[Entries taken from a collection]

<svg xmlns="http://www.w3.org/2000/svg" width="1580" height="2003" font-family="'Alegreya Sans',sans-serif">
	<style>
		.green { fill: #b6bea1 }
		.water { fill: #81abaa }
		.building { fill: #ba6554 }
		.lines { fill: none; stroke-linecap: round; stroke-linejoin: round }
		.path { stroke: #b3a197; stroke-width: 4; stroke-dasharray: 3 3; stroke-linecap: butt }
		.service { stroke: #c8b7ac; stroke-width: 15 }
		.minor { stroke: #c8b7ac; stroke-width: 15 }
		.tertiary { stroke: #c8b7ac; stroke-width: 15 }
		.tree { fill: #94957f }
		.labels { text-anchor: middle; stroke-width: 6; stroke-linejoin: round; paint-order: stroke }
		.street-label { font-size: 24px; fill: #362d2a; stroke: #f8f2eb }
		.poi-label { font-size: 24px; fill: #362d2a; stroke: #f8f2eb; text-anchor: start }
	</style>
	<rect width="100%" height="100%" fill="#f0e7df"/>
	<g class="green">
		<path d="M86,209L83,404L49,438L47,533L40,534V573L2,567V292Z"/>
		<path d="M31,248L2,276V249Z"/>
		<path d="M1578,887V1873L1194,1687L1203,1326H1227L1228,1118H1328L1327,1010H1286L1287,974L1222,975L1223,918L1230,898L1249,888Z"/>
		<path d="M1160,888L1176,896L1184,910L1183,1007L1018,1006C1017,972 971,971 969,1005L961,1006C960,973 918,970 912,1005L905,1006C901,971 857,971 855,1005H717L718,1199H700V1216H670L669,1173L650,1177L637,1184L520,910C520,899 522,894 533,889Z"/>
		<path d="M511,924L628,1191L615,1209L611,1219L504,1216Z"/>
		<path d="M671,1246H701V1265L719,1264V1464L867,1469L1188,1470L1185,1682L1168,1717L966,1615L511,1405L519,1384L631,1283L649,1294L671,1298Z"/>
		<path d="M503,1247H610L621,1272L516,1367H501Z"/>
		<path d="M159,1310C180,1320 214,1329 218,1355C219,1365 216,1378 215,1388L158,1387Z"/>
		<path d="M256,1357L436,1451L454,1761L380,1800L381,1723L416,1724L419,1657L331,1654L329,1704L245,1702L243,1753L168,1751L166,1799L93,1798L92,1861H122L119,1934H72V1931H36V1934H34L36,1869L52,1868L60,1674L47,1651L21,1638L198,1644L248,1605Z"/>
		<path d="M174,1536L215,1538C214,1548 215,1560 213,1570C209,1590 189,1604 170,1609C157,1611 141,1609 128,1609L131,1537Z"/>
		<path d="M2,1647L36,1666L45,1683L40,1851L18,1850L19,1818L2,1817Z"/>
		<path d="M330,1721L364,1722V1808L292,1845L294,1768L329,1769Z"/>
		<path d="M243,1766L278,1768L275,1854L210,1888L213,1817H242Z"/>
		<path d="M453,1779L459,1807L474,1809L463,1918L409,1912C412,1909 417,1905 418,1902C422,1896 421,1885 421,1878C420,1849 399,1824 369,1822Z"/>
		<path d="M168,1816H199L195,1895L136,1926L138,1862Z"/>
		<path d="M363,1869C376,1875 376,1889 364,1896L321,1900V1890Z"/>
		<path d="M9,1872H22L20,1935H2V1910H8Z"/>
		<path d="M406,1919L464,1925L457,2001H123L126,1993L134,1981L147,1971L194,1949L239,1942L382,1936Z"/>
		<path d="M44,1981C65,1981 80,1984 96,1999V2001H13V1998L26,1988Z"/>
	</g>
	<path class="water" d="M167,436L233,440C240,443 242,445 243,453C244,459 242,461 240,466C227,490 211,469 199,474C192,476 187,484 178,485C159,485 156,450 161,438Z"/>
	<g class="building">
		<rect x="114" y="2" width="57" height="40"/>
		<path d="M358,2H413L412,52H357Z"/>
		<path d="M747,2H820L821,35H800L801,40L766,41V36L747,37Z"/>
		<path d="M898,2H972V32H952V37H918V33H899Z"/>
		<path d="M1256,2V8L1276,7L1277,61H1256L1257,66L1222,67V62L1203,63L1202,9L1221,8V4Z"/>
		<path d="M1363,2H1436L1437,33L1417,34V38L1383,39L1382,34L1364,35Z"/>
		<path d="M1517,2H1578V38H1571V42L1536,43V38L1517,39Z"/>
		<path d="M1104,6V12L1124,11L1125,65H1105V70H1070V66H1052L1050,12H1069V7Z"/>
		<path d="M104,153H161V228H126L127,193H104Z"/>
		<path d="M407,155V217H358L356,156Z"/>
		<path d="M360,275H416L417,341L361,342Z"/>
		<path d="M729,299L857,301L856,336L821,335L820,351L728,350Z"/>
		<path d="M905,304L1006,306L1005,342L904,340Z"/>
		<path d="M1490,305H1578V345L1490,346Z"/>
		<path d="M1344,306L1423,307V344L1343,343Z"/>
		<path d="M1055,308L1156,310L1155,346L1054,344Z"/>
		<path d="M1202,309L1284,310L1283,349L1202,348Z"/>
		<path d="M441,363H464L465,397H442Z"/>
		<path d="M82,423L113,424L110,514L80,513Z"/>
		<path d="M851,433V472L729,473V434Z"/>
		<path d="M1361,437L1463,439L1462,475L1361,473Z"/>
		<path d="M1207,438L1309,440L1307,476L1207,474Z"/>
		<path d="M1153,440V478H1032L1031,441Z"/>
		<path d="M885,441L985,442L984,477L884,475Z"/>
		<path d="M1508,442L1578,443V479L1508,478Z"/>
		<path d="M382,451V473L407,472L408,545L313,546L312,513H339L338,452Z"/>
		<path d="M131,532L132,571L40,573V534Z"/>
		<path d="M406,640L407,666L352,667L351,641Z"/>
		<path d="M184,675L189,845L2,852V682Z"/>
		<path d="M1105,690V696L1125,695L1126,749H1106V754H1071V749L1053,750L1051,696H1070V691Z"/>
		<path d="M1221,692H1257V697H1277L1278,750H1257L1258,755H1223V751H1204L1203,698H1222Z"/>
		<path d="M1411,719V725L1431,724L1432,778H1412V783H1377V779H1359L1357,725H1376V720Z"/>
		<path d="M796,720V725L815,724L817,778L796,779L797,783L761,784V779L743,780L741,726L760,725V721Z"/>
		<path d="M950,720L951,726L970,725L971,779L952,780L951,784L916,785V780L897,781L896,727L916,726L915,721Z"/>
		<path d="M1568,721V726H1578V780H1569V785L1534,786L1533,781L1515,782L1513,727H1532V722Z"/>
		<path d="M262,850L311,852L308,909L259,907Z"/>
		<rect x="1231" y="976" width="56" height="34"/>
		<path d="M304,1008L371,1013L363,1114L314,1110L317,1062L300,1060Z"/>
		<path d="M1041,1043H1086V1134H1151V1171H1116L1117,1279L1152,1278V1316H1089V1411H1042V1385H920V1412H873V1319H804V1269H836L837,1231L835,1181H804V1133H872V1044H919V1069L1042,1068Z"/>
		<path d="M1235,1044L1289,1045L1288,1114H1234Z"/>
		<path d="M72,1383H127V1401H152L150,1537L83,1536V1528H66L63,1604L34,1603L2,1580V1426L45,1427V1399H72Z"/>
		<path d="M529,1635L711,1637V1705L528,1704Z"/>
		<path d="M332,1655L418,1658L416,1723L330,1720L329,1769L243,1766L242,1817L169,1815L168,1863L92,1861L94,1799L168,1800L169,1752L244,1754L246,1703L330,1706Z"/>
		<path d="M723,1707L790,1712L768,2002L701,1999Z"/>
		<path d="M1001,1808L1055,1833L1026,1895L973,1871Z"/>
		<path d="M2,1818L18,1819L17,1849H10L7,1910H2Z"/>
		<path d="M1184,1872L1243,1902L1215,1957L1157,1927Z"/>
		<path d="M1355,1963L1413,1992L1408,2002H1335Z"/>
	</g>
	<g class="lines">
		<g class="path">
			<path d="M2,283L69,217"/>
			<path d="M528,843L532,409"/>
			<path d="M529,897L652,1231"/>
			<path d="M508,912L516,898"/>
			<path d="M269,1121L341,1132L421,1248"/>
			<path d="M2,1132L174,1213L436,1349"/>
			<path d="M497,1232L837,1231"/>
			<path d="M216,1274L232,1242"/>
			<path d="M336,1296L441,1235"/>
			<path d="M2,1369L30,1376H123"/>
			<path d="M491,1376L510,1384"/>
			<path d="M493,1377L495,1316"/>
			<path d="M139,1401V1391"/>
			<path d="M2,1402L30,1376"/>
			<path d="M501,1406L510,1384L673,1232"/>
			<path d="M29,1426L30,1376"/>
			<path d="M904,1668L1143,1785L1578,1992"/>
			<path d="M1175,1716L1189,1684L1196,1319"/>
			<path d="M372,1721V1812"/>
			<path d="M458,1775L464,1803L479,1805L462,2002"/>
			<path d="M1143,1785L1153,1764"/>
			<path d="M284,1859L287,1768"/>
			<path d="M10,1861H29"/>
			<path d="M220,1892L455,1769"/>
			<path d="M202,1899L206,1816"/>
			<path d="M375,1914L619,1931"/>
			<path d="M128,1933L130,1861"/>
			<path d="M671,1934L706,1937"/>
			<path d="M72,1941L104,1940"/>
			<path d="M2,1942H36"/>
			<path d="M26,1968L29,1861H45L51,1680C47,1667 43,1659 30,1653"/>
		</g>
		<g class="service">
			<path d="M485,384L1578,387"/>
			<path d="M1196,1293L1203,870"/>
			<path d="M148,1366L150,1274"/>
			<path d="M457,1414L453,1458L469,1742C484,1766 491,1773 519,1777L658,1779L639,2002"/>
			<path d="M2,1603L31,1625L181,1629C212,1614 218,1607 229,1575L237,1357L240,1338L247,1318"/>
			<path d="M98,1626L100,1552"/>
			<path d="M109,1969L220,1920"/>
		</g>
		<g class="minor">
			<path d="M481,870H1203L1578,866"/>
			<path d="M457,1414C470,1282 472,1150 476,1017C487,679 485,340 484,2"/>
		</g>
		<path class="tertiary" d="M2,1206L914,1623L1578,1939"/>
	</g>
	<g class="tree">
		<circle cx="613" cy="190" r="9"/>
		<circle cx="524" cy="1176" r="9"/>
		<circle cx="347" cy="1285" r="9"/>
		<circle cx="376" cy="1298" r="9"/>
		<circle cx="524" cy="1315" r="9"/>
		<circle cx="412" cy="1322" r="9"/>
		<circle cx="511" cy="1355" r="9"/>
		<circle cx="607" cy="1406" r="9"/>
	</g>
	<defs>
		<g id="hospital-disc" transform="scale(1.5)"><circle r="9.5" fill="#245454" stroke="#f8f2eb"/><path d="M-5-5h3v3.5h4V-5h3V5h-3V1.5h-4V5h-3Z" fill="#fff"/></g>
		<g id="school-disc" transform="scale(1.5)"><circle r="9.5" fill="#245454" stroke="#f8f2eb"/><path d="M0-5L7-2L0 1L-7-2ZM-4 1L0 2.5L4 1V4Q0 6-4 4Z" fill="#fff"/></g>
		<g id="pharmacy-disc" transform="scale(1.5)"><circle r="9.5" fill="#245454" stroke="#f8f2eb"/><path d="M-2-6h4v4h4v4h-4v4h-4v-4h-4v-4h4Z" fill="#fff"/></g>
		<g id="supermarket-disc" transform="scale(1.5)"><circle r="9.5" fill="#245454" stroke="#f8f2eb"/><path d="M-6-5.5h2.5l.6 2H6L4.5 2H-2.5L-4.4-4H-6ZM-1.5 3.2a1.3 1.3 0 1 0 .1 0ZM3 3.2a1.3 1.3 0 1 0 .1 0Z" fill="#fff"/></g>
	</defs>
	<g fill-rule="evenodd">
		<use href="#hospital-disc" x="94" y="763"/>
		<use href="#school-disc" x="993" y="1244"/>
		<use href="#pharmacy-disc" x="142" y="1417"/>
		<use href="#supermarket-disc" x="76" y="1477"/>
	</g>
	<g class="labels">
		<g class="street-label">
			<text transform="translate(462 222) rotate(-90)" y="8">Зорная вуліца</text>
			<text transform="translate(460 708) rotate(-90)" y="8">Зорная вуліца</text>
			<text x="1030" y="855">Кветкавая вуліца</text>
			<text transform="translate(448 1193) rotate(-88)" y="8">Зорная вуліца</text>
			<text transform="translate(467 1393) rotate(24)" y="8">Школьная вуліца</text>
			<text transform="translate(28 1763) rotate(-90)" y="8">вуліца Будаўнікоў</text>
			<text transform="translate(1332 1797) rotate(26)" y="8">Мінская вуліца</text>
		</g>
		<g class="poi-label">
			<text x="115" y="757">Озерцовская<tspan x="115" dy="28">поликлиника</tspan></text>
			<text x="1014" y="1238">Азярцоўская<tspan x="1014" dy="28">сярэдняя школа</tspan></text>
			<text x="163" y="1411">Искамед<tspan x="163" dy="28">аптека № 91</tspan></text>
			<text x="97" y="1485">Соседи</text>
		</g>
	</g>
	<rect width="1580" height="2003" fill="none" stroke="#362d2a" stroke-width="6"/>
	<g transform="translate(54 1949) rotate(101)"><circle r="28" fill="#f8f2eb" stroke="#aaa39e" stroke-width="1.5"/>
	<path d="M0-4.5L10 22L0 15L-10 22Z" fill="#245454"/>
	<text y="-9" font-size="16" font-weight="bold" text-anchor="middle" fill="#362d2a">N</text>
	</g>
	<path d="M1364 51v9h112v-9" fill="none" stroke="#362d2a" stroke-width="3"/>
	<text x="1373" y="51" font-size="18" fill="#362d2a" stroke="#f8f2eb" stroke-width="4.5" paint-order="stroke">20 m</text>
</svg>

## Work required
Look through the entries above; copy each line where the string "paint" appears.

## Written solution
		.labels { text-anchor: middle; stroke-width: 6; stroke-linejoin: round; paint-order: stroke }
	<text x="1373" y="51" font-size="18" fill="#362d2a" stroke="#f8f2eb" stroke-width="4.5" paint-order="stroke">20 m</text>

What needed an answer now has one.